- [Material for this task]:
=-=-=-=-=
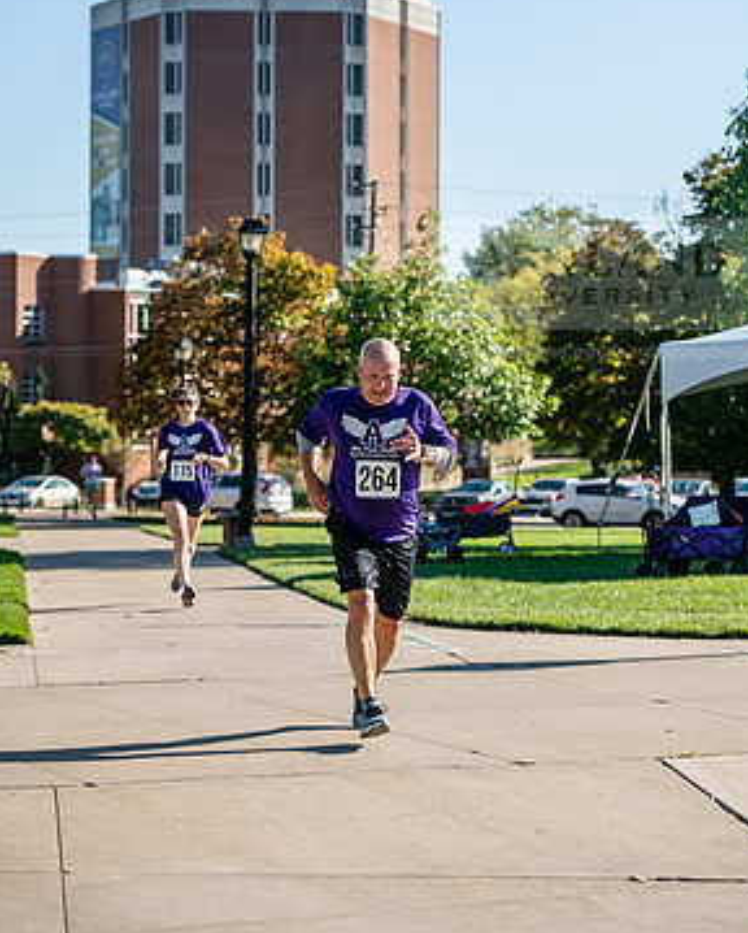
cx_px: 384
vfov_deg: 20.3
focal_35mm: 94
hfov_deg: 16.4
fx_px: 2597
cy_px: 379
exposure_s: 1/1000
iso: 125
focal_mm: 80
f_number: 3.5
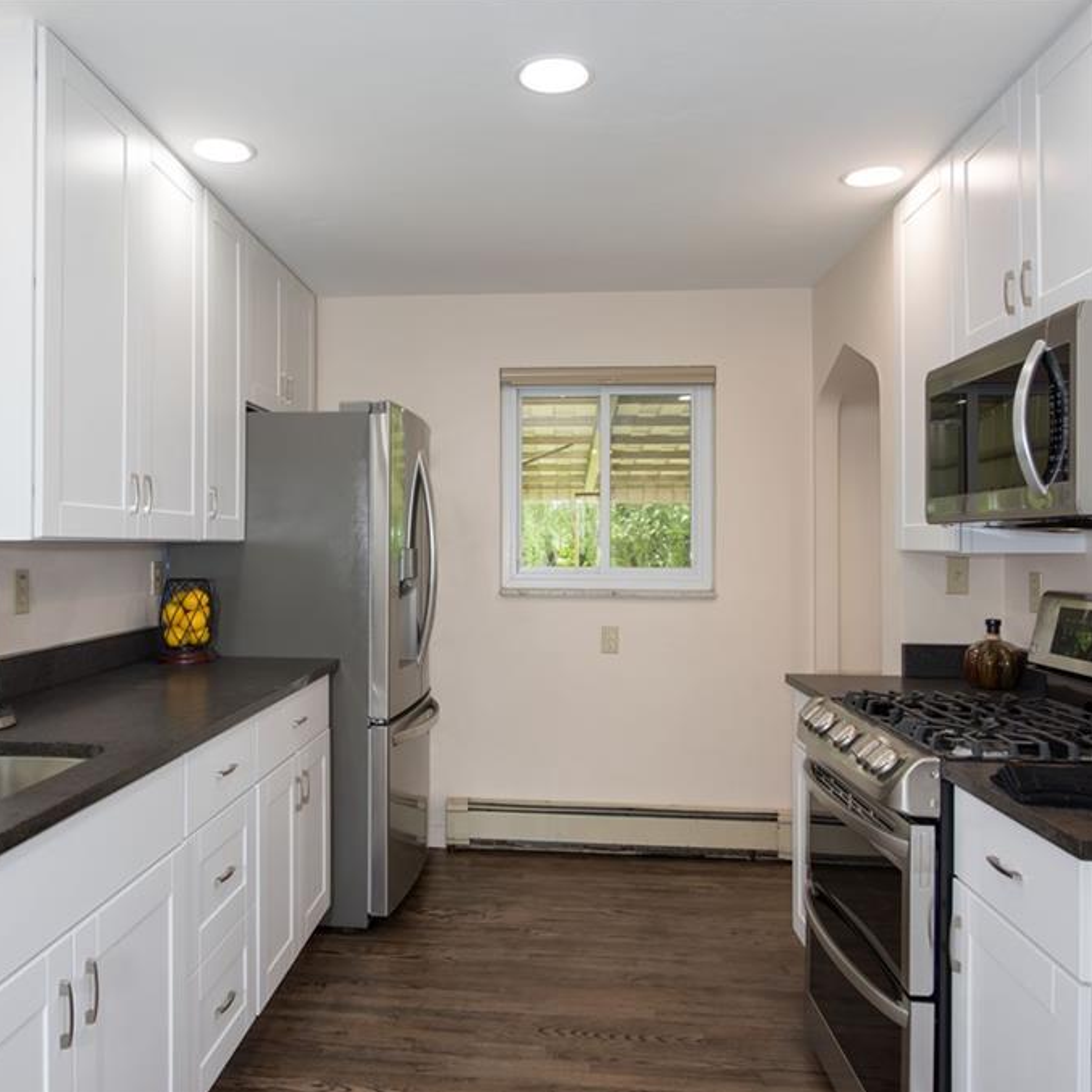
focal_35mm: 27
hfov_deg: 58.5
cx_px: 429
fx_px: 964
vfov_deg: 59.1
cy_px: 544
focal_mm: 21
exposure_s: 1/60
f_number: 7.1
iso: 400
=-=-=-=-=
- [What this task involves]: Images should not appear in the copy; retype the listing above exactly.

- [Exercise output]:
cx_px: 384
vfov_deg: 20.3
focal_35mm: 94
hfov_deg: 16.4
fx_px: 2597
cy_px: 379
exposure_s: 1/1000
iso: 125
focal_mm: 80
f_number: 3.5
focal_35mm: 27
hfov_deg: 58.5
cx_px: 429
fx_px: 964
vfov_deg: 59.1
cy_px: 544
focal_mm: 21
exposure_s: 1/60
f_number: 7.1
iso: 400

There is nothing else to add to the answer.